What you will do:
Retype the entries word for word, leaving nothing out.

(Saved entries)
============================================================

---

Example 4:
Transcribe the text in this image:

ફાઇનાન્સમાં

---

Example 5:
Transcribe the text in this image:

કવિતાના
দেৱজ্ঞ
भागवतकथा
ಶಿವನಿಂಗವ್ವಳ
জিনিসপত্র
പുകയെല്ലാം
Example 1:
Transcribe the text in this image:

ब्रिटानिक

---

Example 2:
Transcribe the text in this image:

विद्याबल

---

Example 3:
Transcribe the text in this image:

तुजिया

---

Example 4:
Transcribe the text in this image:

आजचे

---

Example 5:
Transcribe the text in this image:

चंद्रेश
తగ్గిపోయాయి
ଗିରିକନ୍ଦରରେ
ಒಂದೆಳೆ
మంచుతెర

============================================================

Solution for this exercise:
---

Example 4:
Transcribe the text in this image:

ફાઇનાન્સમાં

---

Example 5:
Transcribe the text in this image:

કવિતાના
দেৱজ্ঞ
भागवतकथा
ಶಿವನಿಂಗವ್ವಳ
জিনিসপত্র
പുകയെല്ലാം
Example 1:
Transcribe the text in this image:

ब्रिटानिक

---

Example 2:
Transcribe the text in this image:

विद्याबल

---

Example 3:
Transcribe the text in this image:

तुजिया

---

Example 4:
Transcribe the text in this image:

आजचे

---

Example 5:
Transcribe the text in this image:

चंद्रेश
తగ్గిపోయాయి
ଗିରିକନ୍ଦରରେ
ಒಂದೆಳೆ
మంచుతెర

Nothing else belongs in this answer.